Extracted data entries
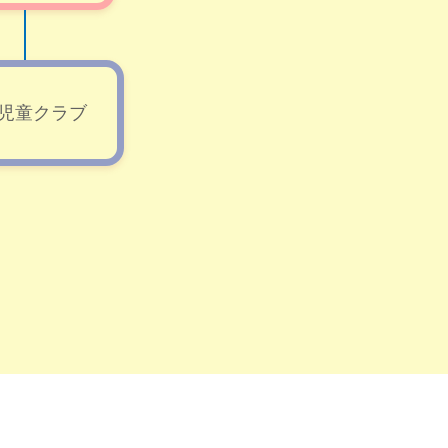
児童クラブ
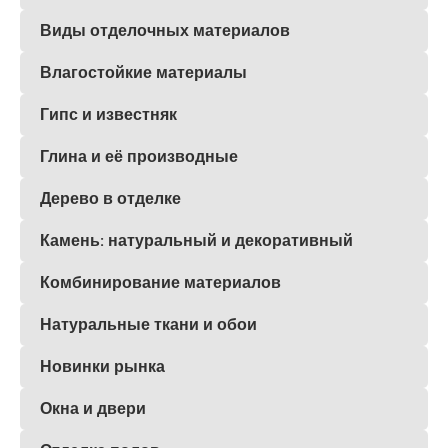
Виды отделочных материалов
Влагостойкие материалы
Гипс и известняк
Глина и её производные
Дерево в отделке
Камень: натуральный и декоративный
Комбинирование материалов
Натуральные ткани и обои
Новинки рынка
Окна и двери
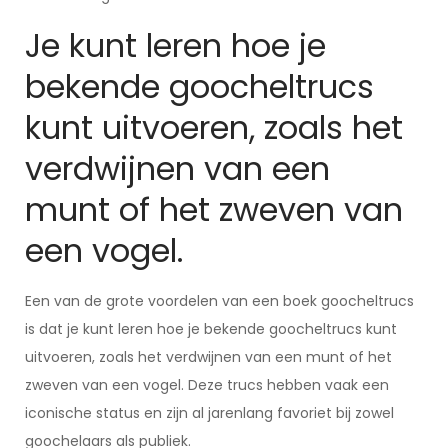
Je kunt leren hoe je
bekende goocheltrucs
kunt uitvoeren, zoals het
verdwijnen van een
munt of het zweven van
een vogel.
Een van de grote voordelen van een boek goocheltrucs
is dat je kunt leren hoe je bekende goocheltrucs kunt
uitvoeren, zoals het verdwijnen van een munt of het
zweven van een vogel. Deze trucs hebben vaak een
iconische status en zijn al jarenlang favoriet bij zowel
goochelaars als publiek.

§ Problem to solve:
Transcribe each entry above without alteration, but keep the pictures out.

§ Answer box:
児童クラブ
Виды отделочных материалов
Влагостойкие материалы
Гипс и известняк
Глина и её производные
Дерево в отделке
Камень: натуральный и декоративный
Комбинирование материалов
Натуральные ткани и обои
Новинки рынка
Окна и двери
Je kunt leren hoe je
bekende goocheltrucs
kunt uitvoeren, zoals het
verdwijnen van een
munt of het zweven van
een vogel.
Een van de grote voordelen van een boek goocheltrucs
is dat je kunt leren hoe je bekende goocheltrucs kunt
uitvoeren, zoals het verdwijnen van een munt of het
zweven van een vogel. Deze trucs hebben vaak een
iconische status en zijn al jarenlang favoriet bij zowel
goochelaars als publiek.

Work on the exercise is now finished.